If anyone would like the JS file that causes this, just holler.

Thanks for the swell forum, guys/gals.
Wingnut - Age 58 - Michigan USA - junior-grade docs janitor for BabylonJS.


#13

Have you tried updating to the latest version of Atom? We’re on v1.6.2 as of this writing.


#14

Thanks for the reply and link, @leedohm! Apparently my “check for updates” was lying to me.
Now running 1.6.2 but, unfortunately, same symptom.

10+ files in my project, tons of JS, but one tiny section of one file… has a problem. scratch scratch

Culprit file: http://webpages.charter.net/wingthing/moo/wotas/buildgame.js

I just bet… it’s ME causing this, somehow. I somehow placed some disease inside that file. :cold_sweat:


#15

On a deeper look, it appears that you’re running into the problem where Atom’s grammar parser can’t handle more than 100 tokens on a single line. If your individual lines were shorter, things wouldn’t go wonky.


#16

nod. Yep, that’s why I posted in this thread, adding to the pile. :slight_smile: I was sort-of hoping that the limitation had been extended or worked-around, but I guess not. Maybe not possible.

I can’t really change my coding style just to satisfy a syntax highlighter.
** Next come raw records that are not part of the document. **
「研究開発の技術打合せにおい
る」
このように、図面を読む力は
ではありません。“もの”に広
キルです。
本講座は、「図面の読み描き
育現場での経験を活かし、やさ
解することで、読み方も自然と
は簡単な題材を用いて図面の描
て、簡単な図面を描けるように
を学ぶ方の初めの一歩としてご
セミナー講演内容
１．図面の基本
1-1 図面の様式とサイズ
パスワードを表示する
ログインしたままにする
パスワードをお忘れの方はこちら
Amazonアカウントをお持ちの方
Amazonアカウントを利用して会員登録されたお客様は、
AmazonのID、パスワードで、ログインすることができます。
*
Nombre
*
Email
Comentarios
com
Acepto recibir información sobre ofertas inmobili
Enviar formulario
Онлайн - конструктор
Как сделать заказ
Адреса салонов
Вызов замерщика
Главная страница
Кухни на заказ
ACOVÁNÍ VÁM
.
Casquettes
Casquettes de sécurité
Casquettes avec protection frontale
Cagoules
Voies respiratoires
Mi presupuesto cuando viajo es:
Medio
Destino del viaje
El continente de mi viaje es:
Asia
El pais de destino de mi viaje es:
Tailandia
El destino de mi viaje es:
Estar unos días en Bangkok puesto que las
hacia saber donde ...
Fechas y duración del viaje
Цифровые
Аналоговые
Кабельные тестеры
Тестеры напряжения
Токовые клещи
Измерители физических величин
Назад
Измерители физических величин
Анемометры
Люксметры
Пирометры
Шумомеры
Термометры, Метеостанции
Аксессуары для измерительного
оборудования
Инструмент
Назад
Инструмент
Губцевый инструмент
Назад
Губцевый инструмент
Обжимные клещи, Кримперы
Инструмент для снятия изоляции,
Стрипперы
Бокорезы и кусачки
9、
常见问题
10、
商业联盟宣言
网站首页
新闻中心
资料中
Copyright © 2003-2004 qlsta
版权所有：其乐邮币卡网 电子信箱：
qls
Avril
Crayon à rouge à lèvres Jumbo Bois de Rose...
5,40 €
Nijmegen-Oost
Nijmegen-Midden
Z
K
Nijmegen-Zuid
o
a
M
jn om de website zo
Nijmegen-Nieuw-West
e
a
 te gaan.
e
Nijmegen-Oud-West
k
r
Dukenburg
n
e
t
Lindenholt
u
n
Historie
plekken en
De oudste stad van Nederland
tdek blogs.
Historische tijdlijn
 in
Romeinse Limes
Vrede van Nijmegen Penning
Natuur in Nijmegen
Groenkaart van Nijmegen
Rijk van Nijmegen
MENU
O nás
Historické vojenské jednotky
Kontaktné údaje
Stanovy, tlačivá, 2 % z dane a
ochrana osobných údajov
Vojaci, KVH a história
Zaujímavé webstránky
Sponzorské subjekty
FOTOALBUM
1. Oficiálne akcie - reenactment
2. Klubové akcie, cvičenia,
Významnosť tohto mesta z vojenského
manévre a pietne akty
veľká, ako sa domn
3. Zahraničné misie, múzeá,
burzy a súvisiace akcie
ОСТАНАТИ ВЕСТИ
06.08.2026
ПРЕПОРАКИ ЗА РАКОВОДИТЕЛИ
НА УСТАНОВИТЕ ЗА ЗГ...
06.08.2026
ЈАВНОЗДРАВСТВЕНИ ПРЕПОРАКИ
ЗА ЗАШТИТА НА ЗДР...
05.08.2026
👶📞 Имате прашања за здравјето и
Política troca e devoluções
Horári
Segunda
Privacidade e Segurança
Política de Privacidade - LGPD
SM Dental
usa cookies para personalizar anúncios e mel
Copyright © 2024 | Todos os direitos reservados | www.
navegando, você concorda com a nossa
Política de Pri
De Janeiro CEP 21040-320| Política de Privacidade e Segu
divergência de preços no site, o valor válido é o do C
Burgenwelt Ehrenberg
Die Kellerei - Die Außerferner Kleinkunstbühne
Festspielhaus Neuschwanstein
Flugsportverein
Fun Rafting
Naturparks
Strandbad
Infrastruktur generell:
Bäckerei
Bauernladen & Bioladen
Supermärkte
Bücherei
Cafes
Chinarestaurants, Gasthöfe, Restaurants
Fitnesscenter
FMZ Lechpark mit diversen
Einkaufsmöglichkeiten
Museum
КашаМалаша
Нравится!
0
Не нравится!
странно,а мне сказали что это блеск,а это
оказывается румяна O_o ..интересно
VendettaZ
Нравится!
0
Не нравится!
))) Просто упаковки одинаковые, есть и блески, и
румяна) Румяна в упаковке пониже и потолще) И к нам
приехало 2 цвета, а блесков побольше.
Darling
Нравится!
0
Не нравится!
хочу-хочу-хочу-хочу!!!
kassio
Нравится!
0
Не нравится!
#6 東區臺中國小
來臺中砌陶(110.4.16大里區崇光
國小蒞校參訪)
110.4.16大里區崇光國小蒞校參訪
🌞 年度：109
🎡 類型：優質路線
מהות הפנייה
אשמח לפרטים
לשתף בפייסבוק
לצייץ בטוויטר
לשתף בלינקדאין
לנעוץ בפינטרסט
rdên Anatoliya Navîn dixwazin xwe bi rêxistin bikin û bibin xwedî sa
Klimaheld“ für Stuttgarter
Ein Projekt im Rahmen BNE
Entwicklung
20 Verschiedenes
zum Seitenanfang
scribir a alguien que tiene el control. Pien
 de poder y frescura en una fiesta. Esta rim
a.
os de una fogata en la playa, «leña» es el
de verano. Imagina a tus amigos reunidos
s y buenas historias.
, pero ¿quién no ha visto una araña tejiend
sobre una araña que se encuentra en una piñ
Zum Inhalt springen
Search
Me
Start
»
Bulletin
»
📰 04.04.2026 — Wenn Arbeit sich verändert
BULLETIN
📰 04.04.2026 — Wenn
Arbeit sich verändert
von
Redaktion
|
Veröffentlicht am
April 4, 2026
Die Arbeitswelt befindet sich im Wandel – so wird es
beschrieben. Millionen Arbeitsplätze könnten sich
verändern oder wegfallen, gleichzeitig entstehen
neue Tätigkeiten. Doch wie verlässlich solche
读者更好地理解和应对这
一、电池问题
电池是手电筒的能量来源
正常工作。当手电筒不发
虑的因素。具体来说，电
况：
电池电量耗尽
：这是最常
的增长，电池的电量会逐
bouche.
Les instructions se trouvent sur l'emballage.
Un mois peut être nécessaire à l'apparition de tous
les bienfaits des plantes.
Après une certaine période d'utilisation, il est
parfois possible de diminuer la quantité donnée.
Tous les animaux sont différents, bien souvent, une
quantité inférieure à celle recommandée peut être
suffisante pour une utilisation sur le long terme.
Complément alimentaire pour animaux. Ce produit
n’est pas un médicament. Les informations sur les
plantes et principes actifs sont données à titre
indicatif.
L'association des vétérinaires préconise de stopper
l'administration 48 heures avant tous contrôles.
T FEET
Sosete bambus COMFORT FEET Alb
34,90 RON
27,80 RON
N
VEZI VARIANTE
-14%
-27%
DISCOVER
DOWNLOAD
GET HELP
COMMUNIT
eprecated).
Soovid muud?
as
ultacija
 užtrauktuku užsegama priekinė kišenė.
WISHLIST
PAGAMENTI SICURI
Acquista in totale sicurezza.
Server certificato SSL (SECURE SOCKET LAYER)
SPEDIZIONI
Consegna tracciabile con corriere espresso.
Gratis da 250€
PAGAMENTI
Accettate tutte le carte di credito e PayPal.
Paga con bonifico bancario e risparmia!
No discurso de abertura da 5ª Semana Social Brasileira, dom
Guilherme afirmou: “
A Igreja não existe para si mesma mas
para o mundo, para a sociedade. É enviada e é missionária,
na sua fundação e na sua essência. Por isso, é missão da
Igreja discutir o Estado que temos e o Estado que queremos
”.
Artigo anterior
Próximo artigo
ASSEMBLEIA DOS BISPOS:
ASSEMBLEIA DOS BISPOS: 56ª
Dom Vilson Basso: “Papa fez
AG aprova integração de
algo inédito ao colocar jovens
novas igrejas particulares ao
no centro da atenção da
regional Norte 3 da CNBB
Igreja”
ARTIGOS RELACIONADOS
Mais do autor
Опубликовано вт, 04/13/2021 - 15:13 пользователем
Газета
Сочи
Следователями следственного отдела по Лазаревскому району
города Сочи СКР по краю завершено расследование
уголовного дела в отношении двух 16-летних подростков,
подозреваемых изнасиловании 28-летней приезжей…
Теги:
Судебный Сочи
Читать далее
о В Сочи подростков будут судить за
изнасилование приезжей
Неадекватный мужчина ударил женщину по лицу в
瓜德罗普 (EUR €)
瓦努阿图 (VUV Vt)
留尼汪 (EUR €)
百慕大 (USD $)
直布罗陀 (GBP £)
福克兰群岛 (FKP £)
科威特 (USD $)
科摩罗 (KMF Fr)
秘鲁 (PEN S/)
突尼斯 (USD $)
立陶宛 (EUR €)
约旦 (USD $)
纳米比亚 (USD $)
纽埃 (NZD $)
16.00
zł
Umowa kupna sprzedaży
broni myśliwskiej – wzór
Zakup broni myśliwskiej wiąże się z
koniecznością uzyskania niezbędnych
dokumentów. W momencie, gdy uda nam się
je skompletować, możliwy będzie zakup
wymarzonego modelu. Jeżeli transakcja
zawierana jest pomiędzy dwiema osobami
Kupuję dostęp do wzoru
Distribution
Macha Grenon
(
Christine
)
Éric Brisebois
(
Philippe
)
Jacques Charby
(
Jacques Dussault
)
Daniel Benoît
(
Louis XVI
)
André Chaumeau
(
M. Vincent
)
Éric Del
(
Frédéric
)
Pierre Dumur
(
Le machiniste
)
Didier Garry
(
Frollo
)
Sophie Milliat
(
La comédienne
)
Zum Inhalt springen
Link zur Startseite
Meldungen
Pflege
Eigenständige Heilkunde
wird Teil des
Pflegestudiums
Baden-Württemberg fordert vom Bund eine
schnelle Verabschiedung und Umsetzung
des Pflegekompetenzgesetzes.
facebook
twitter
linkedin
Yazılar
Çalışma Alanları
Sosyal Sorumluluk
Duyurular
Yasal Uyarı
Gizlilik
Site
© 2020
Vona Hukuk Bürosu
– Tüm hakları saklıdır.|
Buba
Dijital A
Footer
Okay, maybe I can, seeing it is such a small section of the project that is going “wonky” :slight_smile:

Thanks for the replies and info, leedohm! And thanks for being a forum helper/custodian!

update: I did Select Grammar -> C… and that file looks pretty good. Weird. Still SOME issues, though, but no reversed text (phew, that sucked!) @leedohm - if you don’t mind me asking… did you load that JS file into YOUR Atom, and choose the auto-lang or JS lang (grammar), and get the exact same symptom as was shown in my picture? Or, was it different? Or…? (thx)


#17

Actually, I didn’t have a chance to try to replicate it. I’m traveling this week so I’m a bit squeezed for time compared to my normal schedule.